Jean Dubuffet (1901-1985)
Jean Dubuffet (1901-1985)

Territoire aux deux promeneurs

Details
Jean Dubuffet (1901-1985)
Territoire aux deux promeneurs
signed with intials and dated 'J.D. 74' (lower right); signed and dated again and titled, 'Territoire aux deux promeneurs J. Dubuffet 74' (on the reverse)
vinyl on canvas
76½ x 51 in. (194.3 x 129.5 cm.)
Painted in 1974.
Provenance
Pace Gallery, New York
Acquired from the above by the present owner, 1981
Literature
M. Loreau, Catalogue des travaux de Jean Dubuffet, fascicule XXVIII: Roman burlesque, Sites tricolores, Paris, 1979, p. 124, no. 165b (illustrated).
Exhibited
Paris, Centre national d'art contemporain and Bâle, Galerie Beyeler, Jean Dubuffet: Paysages castillans, Sites tricolores, February-May 1975, no. 10 (illustrated in color).
New York, The Pace Gallery, Jean Dubuffet Recent Paintings: Paysages castillans, Sites tricolores, September-October 1975 (illustrated).
Toronto, Albert White Gallery, Jean Dubuffet: paintings, collages, practicables, drawings, prints, October-November 1977.

Lot Essay

In 1974, Jean Dubuffet painted what would be the last works of his groundbreaking Hourloupe series, of which the present lot, Untitled, is a paradigmatic example. Underpinned by a critical intellectual rigor, the Hourloupe series is a product of Dubuffet's philosophical investigations into the possibility of representing utopic worlds and absolute truths through painting, and his radical conclusion that these things existed outside of the normal categories of western humanist thought.

In Untitled, Dubuffet has unleashed a fantastically energetic style marked by intricate patterns that teeter between abstraction and figuration. Flattened human figures appear to float on a dense background of alternating irregular fields of pristine white and striated lines that threaten to take over the canvas, but are reined in at the last moment by Dubuffet's masterful control. Several of the artistic strategies used by Picasso and Braque in their Synthetic Cubist masterpieces are further developed by Dubuffet. Figures are visible from multiple viewpoints simultaneously, accentuating the shifting quality of the painting. The palette of Untitled has also been restricted to mostly black and white and blue, a signature characteristic of the Hourloupe series in order to disarm the historical values of color.

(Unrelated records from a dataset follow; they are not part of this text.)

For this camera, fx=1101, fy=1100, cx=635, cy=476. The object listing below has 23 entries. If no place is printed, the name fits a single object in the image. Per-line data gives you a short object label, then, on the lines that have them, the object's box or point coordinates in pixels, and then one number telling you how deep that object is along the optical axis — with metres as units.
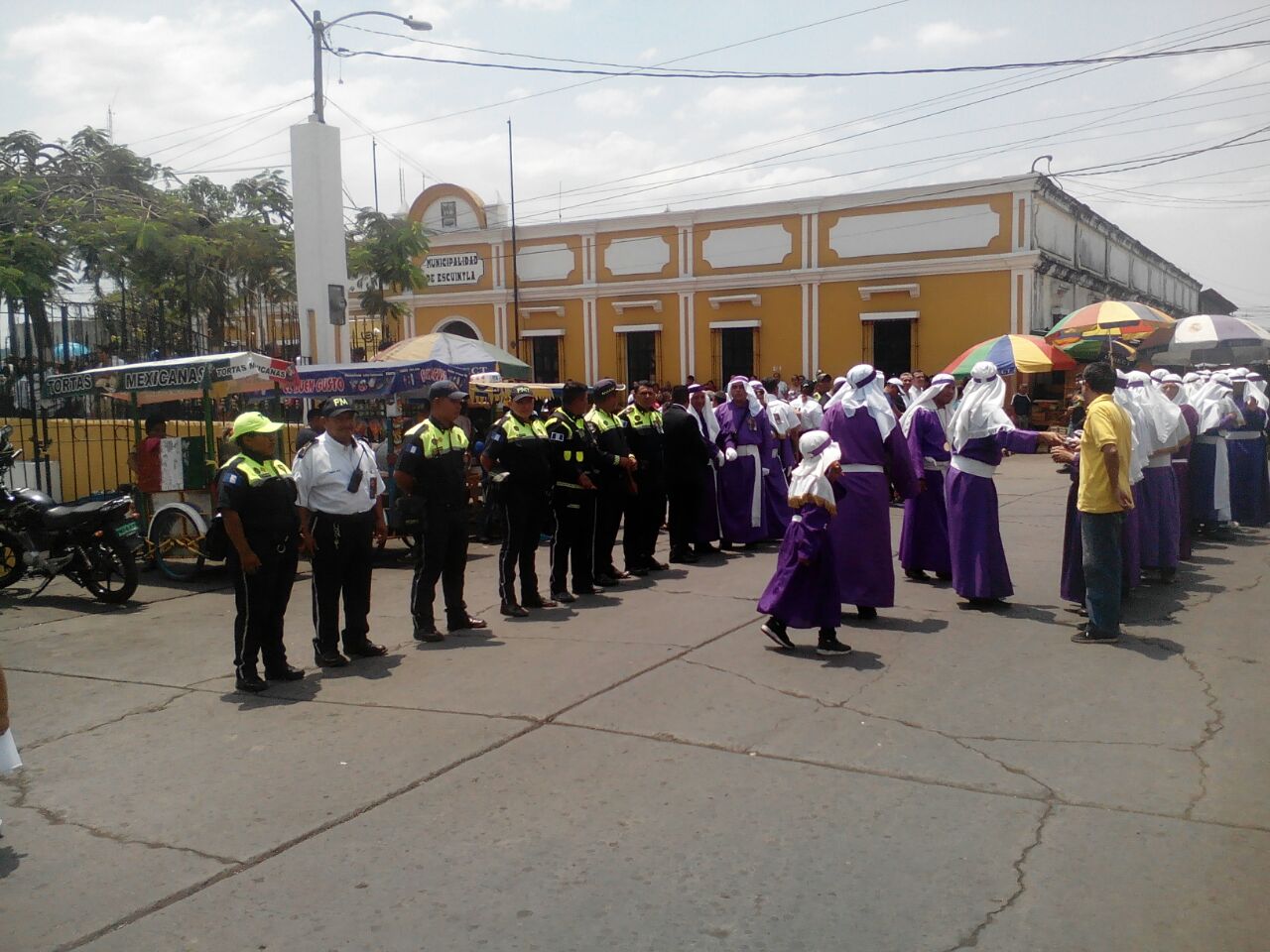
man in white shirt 7.41
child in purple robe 7.26
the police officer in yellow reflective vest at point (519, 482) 8.71
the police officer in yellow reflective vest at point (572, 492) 9.43
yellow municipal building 27.92
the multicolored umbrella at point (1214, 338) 17.28
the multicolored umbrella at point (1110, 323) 18.41
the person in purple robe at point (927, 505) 9.80
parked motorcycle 9.88
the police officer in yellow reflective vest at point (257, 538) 6.74
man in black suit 11.59
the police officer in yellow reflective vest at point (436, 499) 7.98
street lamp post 18.27
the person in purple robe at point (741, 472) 12.09
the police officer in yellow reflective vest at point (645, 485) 10.81
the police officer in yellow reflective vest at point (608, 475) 10.05
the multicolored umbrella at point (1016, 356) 18.86
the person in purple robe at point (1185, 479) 10.52
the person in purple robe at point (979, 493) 8.45
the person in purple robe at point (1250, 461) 12.43
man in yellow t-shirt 7.41
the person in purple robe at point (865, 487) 8.25
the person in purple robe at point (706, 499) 11.98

While the shapes on the canvas are evocative of real form, their details remain deliberately elusive. The figures of Untitled exist free of any specific location in time or space: they could be anyone in any type of landscape, and yet they bear little resemblance to anything we are familiar with in our world. All sense of depth has been erased, as well as any sense of hierarchy of form within the image. In this way, Dubuffet claimed to have "abolish[ed] all particularities, all categories (by which I mean the usual classifications adopted by our reflexive mind which makes distinctions between one notion and another: between the notion of chair for example and that of tree, that of human, figure, cloud, ground, landscape, or anything else) so that this consistently uniform script indifferently applied to all things (and it should be emphasized, not only visible objects but also invisible inventions of our thoughts, imagination or fantasy; mixed together without discrimination) will reduce them all to the lowest common denominator and restitute a continuous undifferentiated universe; it will thereby dissolve the categories which our mind habitually employs to decipher (better to say cipher) the facts and spectacles of the world" (Jean Dubuffet, quoted in Margit Rowell, "Jean Dubuffet: An Art on the Margins of Culture," pp. 15-34, in Jean Dubuffet: A Retrospective, New York, 1973, p. 26).

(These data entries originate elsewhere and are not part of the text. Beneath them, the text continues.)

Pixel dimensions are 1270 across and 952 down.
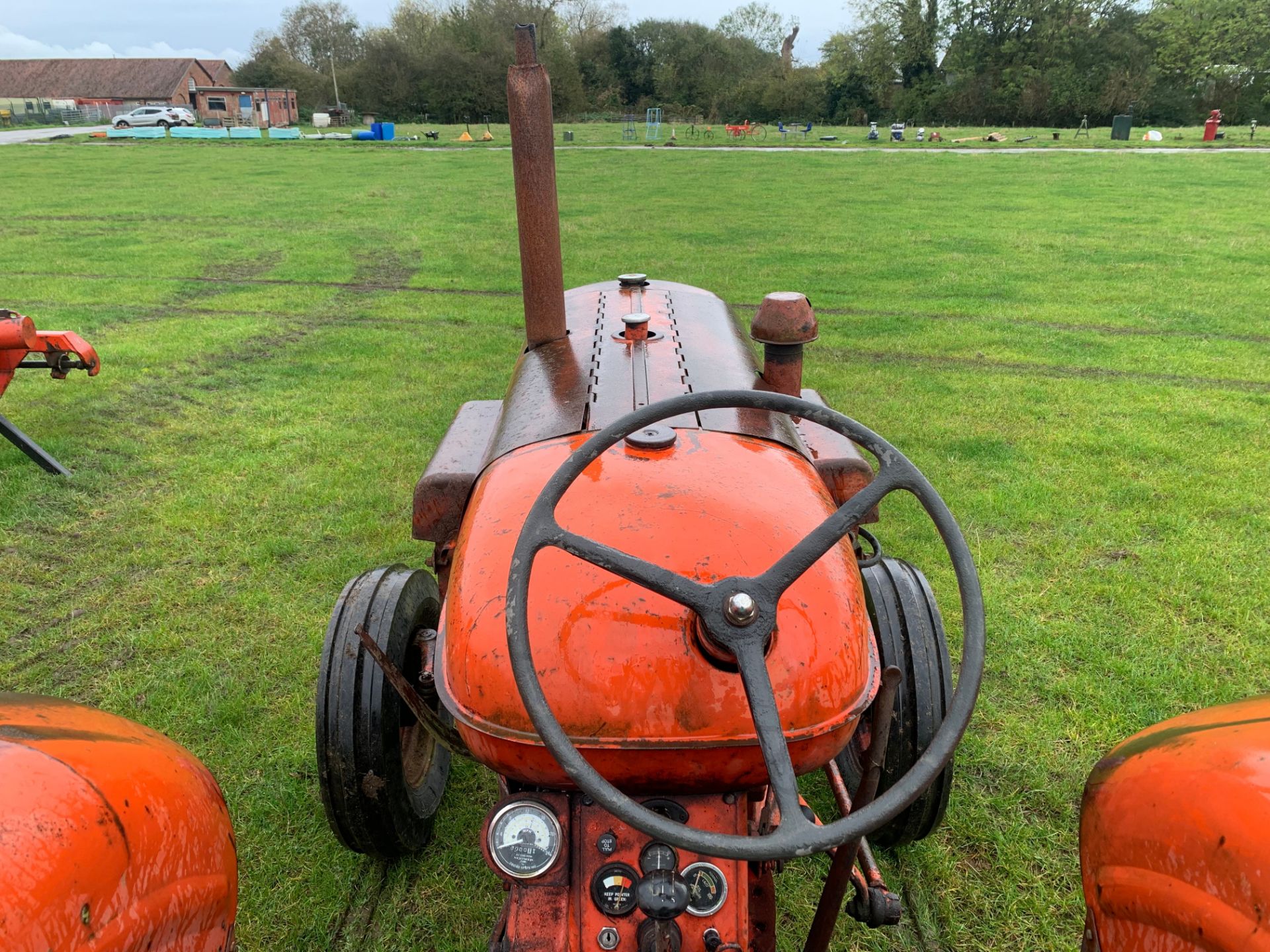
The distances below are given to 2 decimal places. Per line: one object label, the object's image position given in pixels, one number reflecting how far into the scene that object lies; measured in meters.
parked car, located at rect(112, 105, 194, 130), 33.97
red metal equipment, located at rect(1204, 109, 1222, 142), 24.25
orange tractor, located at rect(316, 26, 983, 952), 1.28
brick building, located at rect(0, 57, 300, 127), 45.06
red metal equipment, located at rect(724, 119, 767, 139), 30.78
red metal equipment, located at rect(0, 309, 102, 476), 3.69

While serious in its existential investigations, the Hourloupe series was in fact the result of an accidental discovery, drawn from doodles that Dubuffet made while on the phone one day: a fitting source for an artist who sought to turn the conventions of painting upside down while working within the medium's conventions. The seeming spontaneity of Dubuffet's lines, as well as his use of chance in his composition, draws comparison with the automatic drawings of the Surrealists.
As part of a generation of post-World War II artists, Dubuffet understood the unfixed nature of reality, and the always present possibility that everything can change in an instant. Through his experimentations with form, color, and perception, Dubuffet challenged the traditional values that we assume to exist in the world around us. Emblematic of the Hourloupe series, Untitled leads us to question our own interpretation of reality - a questioning that is reflected back to us in the uneasy ambiguity of the figures' expressions.